A former Morgan Stanley vice president was arraigned on a 43-count indictment for stealing $2.5 million from the company over a seven-year period.
Richard Garaventa Jr., an ex-vice president in operations, wrote 50 company checks between Sept. 5, 2001, and Dec. 24, 2008, ranging from $8,670 to $74,812, made out to a firm he created, according to the indictment obtained by Manhattan District Attorney Robert Morgenthau and filed Feb. 17 in state court. Garaventa is being held on $1 million bail, prosecutors said.
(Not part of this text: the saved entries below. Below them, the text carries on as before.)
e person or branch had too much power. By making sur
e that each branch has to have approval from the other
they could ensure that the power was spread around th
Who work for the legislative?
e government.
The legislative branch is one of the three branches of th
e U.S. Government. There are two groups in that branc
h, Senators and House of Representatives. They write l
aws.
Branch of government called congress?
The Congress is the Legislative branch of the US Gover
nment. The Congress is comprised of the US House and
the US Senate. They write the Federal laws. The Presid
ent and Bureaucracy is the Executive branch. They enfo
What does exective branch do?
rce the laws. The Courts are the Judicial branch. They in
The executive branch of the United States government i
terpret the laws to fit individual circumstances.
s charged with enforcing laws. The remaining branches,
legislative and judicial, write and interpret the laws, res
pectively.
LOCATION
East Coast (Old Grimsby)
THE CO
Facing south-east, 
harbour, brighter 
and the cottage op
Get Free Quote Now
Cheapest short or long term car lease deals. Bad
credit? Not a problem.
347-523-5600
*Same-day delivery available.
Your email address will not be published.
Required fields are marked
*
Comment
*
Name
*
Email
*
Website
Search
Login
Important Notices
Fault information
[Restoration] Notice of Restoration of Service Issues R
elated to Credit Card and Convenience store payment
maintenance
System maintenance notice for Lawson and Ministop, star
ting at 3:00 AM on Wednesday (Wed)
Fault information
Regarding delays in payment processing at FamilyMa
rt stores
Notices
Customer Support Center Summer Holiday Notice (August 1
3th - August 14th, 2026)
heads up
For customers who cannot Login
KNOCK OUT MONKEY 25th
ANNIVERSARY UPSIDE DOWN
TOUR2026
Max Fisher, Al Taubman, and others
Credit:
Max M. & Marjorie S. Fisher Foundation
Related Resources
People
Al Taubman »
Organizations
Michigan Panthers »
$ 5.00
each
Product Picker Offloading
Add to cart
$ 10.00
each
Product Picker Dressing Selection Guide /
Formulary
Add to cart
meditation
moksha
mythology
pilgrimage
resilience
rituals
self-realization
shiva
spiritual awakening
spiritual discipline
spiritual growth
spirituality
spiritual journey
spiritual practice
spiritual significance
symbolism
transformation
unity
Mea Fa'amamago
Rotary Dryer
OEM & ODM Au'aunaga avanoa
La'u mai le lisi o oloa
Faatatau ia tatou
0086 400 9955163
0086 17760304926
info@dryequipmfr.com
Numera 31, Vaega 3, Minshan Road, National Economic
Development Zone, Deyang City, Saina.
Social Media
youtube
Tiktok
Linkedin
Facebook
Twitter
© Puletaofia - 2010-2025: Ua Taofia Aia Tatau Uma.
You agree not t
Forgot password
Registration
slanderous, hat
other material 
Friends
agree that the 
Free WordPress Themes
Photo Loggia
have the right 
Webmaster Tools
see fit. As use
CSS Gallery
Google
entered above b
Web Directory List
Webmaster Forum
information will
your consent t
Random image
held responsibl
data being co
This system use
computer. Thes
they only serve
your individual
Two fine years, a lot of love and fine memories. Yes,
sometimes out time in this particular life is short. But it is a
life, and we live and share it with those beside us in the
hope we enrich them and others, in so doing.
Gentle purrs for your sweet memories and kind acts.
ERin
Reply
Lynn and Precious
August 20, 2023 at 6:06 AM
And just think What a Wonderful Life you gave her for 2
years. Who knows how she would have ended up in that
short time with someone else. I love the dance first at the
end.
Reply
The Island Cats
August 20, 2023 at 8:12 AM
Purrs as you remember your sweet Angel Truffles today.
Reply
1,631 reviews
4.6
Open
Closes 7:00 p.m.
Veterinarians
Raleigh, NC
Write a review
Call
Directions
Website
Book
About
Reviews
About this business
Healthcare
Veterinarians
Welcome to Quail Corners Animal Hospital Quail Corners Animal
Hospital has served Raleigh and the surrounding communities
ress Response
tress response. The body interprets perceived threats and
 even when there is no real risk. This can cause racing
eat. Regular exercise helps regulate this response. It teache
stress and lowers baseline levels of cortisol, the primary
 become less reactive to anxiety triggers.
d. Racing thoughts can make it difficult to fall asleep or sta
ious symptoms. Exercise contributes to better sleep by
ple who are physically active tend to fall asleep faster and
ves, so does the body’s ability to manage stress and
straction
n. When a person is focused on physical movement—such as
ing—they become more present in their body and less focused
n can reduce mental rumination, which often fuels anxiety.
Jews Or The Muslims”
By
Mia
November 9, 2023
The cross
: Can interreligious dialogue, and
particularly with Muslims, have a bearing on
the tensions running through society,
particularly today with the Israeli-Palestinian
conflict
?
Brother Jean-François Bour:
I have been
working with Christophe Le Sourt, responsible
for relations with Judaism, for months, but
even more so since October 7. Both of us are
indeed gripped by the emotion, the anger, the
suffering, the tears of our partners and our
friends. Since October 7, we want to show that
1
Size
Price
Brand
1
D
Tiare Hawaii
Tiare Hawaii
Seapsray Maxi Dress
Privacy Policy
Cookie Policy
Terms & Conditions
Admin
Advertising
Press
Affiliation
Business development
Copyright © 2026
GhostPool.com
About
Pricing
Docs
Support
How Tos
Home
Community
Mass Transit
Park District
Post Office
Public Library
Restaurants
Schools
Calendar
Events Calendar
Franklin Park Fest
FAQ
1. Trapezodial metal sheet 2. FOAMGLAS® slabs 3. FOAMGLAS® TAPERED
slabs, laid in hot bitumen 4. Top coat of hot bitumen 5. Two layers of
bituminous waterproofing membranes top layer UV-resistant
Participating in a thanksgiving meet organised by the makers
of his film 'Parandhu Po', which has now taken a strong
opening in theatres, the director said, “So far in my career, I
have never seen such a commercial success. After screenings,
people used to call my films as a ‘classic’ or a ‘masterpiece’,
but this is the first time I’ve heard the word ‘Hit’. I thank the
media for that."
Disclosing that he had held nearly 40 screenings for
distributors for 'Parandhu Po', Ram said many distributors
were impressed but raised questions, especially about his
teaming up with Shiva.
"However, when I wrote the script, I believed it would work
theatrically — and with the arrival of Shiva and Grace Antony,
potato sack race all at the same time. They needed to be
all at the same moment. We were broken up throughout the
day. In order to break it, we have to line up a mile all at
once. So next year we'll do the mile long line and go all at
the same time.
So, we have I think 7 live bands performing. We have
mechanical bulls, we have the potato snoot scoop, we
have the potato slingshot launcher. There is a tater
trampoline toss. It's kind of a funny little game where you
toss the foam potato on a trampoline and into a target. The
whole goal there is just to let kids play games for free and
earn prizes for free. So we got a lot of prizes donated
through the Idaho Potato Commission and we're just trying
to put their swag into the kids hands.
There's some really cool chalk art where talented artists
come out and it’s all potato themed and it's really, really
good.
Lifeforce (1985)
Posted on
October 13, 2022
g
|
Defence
Garaventa, 36, of Manalapan, New Jersey, incorporated an entity in New York in August 2001 called NY Transfer Corp., prosecutors said in a statement. He then opened a checking account at JPMorgan Chase & Co., depositing 50 checks from an in- house Morgan Stanley account to a NY Transfer account. Prosecutors said he used the money on airfare to Aruba and Florida and at least $30,000 worth of jewelry, and made tens of thousands of dollars in cash withdrawals.
Garaventa “admitted creating the NY Transfer Corp. entity and using dozens of checks to steal over $2 million,” prosecutors alleged in court papers. Garaventa made the admission to a Morgan Stanley representative in the company’s New York offices on Jan. 6, according to the documents.